Biz kendi durumumuza bakalım. Sen ne kadar geliştin. Emekli Astsubayın maaşı 1125 TL Oyak karı da %12. Rakam resmi olunca kar mı artıyor. Bu ülkede yıllardan beri ekonomistlerin görevi açlara "SEN ASLINDA AÇ DEĞİLSİN SALAK OLDUĞUN İÇİN KENDİNİ AÇ SANIYORSUNU ANLATMAKTIR". Bu ülkede Kılıçdaroğlu'na göre 12.000.000 nun üstünde yoksul var. Başbakan da sayılmayanlar da var diyor.
Ayrıca 2008 yılı 1,911.2,(Milyon TL)Net Dönem Aktüeryal Kârı (Nema), 2009 yılında ise (1,187.0 (Milyon TL)Net Dönem Aktüeryal Kârı (Nema) olup 2010 yılına ait bilançolar ve kar zarar durumu da henüz açıklanmadı.
Yorumları yaparken resmi geçerliliği olmayan sitelerdeki bilgilerle hareket etmezsek doğruya ulaşır,boşa zaman kaybetmeyiz.
Yanlış bilgilerle o konumdaki insanları kınamakta hem basit,hem gereksiz,hem de yönetim kurullarında görev isteyen bizleri de bilgisiz konuma düşürmez mi?
Takipteyim.
Bankaların Emeklilik fonları, çeşitli yatırım enstrümanlarınıda değerlendiriyor.Yani %50 faiz,%25 Altın,%25 Hisse senedi yada %25 vadeli mevduat,%25 Hisse senedi,%25 Altın,%25 Tahvil,Bono v.b gibi bir kısmı RİSKLİ olan portföylerde. Burada daha yüksek getiri olduğu gibi,çok fazla düşmelerle kayıplarda olabilir.
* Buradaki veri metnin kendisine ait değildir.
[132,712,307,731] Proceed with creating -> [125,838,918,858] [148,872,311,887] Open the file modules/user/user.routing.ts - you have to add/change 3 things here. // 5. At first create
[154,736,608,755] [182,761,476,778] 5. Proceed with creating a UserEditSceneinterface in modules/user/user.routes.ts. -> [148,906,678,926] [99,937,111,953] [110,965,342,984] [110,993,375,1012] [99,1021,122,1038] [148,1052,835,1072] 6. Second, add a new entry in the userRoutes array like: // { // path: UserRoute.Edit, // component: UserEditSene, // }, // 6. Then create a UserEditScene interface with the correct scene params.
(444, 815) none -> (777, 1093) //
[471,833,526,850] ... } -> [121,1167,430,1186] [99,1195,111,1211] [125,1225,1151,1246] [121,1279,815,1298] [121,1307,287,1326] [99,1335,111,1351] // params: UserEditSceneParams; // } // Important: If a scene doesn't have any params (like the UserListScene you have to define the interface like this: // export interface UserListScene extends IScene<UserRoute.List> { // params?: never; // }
Ancak OYAK şirket gelirlerinde kar oranına göre nema artışı yapıyor. Mevcut nakiti ilede Borsa,Altın Fon v.b.RİSK içeren yatırımları yapmıyor.Evet getirinin yüksek olması ihtimali varken getirinin düşük olma ihtimali nedeniyle RİSK almıyor.
Evet risk alıp yüksek gelir alırsak sesimiz çıkmaz da eğer risk alıpta gelirler düşerse bu millete bunu OYAK anlatabilirmi?
Anlatamaz.Bu nedenlede Banka emeklilik fonları ile OYAK'ın gelir getiren enstrümanları farklı olup bununda gözönünde bulundurulmasını arzediyorum.Sakın yanlış anlaşılmasın,sadece bir anımsatma.
Takipteyim.
Oyak sitesi bize ulaşın linkinden Yıldırım Türker'le Coşkun Ulusoy'un istifalarını istedim ve Yıldırım Türker'i hakaretleri nedeniyle kınadığımı belirttim. Bakalım bana davamı açacaklar. Cevapmı verecekler hakaretmi edecekler.